Vanessa Springora n’est pas particulièrement revancharde. Même si on ressent de la colère dans sa plume lors du passage relatif au harcèlement par mail que subit la patronne de l’auteure en 2013. Le passage avec le philosophe Emil Cioran est ubuesque. Celui de sa rencontre fortuite avec son ancienne rivale particulièrement émouvant. Enfin pouvoir parler avec une personne susceptible de vraiment la comprendre…

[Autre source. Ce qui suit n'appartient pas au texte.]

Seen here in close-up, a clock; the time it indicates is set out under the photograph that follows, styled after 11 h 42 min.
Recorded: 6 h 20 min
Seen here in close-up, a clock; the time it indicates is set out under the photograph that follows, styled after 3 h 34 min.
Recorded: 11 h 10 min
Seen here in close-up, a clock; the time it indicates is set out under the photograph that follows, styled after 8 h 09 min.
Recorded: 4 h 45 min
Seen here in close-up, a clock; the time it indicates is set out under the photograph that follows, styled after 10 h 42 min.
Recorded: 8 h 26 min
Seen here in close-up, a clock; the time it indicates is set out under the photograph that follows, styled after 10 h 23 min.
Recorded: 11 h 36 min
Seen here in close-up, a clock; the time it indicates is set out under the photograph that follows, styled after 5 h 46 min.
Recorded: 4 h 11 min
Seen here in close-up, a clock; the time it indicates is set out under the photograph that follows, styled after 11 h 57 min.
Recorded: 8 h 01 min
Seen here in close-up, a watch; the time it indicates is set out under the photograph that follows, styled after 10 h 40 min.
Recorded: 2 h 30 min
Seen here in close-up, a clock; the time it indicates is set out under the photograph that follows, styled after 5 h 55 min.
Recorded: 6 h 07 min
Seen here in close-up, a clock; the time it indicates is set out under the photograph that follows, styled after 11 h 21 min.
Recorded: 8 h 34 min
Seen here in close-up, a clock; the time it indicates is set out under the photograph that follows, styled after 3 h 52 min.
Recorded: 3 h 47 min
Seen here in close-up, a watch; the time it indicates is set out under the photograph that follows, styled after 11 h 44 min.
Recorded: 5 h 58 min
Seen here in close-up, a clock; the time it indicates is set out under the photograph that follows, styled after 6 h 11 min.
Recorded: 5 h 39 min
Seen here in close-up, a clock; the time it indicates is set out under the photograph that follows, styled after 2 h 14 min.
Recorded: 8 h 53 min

Ce livre est la preuve des dérives provoquées par l’idéologie de mai 68, que cela soit bien entendu les justifications que se donne Matzneff ou que cela soit l’incroyable complaisance de tout le milieu littéraire et éditorial parisien dans lequel grandit Vanessa Springora. Mais surtout ce qui frappe c’est la réaction de la mère de Vanessa Springora lorsque cette dernière lui demande des comptes, à 15 ans, après avoir enfin réussi à mettre fin à cette relation plus ou moins abusive. Le slogan « il est interdit d’interdire » prend tout son sens.
Ce livre est salutaire. Il montre que l’époque a changé. Désormais la parole de la victime se libère. Et c’est tout à fait dans l’ordre des choses. C’est aussi pour ça que l’on peut difficilement comprendre que des personnes qui critiquent l’idéologie soixante-huitarde puissent défendre Matzneff face à sa victime. Car il faut bien différencier le livre écrit par une quarantenaire bien dans sa peau et dans sa vie, pour se libérer de son passé et pouvoir définitivement tourner la page avec la réception de ce même livre.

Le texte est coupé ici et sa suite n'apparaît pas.